A recent University of California study, found all forms of fruits and veggies—canned, cooked fresh, and frozen—are nutritionally similar and can contribute to a healthful eating plan.
The canning process locks in nutrients at their peak of freshness, and due to the lack of oxygen during the storage period, canned fruits and vegetables remain relatively stable up until the time they are consumed and have a longer shelf life. In contrast, some fresh vegetables, such as spinach and green beans, lose up to 75% of their vitamin C within seven days of harvest, even when held at the recommended refrigerator temperature, according to the study.
Tomatoes are a great example of a vegetable that is sometimes better canned.
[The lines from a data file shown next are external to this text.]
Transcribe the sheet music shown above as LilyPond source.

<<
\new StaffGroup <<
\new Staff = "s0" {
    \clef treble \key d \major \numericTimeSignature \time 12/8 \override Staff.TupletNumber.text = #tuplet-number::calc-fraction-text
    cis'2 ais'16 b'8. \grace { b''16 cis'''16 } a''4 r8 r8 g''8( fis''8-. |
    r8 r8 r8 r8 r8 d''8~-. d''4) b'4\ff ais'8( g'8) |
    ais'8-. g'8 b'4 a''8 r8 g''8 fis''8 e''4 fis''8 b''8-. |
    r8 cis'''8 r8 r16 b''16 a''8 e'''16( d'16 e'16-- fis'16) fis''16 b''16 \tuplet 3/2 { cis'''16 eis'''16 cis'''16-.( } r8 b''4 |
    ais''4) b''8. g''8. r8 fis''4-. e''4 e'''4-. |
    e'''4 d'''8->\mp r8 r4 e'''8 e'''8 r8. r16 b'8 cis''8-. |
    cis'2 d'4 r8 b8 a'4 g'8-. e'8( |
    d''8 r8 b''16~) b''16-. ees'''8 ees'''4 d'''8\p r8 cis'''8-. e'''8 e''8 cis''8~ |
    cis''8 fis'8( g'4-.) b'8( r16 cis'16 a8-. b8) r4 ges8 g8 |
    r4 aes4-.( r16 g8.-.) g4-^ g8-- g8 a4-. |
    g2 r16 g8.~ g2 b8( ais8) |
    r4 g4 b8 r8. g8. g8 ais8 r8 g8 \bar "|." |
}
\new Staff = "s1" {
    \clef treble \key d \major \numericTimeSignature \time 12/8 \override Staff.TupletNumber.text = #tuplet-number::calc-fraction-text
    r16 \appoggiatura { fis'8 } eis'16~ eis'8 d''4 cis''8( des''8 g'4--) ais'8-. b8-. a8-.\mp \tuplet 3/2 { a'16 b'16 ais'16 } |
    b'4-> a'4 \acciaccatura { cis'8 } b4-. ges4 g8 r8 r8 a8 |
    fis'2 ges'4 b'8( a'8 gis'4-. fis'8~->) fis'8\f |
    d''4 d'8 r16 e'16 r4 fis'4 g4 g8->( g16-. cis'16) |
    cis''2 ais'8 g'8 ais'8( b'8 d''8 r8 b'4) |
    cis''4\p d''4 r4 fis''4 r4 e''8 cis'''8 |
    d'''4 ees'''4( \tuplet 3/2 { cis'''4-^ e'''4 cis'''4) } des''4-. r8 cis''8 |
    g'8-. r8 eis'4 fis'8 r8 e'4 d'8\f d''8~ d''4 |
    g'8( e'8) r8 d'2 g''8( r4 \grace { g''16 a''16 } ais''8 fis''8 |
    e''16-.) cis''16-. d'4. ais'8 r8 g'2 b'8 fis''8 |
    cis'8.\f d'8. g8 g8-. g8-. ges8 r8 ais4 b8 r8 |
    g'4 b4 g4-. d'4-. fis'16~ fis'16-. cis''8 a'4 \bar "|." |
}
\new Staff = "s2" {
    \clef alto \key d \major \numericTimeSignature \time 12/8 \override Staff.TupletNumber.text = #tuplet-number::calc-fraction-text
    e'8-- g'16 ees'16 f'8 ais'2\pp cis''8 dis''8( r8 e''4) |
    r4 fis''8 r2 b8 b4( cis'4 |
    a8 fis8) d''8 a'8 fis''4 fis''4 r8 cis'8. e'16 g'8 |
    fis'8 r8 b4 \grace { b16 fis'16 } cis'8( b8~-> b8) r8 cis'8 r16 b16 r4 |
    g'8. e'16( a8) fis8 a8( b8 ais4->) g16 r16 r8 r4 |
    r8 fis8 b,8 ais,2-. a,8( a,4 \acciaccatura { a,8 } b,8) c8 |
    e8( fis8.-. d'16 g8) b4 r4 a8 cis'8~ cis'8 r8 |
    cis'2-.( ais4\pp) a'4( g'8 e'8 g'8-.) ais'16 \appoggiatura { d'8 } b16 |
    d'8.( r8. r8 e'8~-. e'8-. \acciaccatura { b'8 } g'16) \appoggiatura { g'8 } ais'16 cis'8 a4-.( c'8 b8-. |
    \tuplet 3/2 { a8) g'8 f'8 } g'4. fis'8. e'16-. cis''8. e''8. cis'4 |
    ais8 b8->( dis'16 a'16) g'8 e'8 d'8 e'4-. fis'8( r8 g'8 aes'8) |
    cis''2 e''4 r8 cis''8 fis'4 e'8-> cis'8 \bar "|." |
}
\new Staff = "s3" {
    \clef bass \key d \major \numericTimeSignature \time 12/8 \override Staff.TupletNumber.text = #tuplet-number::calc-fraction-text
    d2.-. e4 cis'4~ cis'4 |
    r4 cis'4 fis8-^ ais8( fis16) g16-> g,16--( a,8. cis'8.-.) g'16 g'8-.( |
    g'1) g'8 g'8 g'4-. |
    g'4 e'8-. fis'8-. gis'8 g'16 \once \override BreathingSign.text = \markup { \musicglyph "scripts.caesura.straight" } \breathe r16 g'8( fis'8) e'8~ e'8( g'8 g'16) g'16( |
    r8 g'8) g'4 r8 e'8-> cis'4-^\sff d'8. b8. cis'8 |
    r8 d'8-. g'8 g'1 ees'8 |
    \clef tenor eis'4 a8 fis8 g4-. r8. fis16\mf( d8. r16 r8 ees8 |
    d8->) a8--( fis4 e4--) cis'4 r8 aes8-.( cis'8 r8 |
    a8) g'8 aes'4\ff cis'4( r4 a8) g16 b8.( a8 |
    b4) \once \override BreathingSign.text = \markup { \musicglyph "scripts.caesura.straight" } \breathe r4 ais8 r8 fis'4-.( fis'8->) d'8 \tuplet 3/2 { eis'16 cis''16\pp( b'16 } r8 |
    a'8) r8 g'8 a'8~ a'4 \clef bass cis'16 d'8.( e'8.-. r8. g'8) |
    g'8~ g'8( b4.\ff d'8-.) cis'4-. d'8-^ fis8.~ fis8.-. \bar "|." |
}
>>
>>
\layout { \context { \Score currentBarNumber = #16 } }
They’re more flavorful than fresh hothouse tomatoes, and nutritionally speaking, the body’s ability to use the heart-healthy antioxidant lycopene found in tomatoes is greater when tomatoes are cooked or canned because of the heat from the canning process.
Well, “I declare!” as my grandmother always said when astounded by something. One-half cup of canned tomatoes provides 11.8 milligrams of lycopene compared to just 3.7 milligrams found in one medium fresh uncooked tomato. Canned tomatoes and tomato sauces are among the best sources of the heart-healthy antioxidant lycopene.”
Canned foods retain their nutrients for up to two years, and canneries are often located within a few miles of the field, helping ensure that canned food is processed at its peak.
When my garden starts coming in, I’ll have my water bath ready. I’m already feeling very virtuous – canning my own fruits and vegetables and wearing my new “I Love Lucy” apron, Olivia game me for my last birthday – even have matching rubber gloves.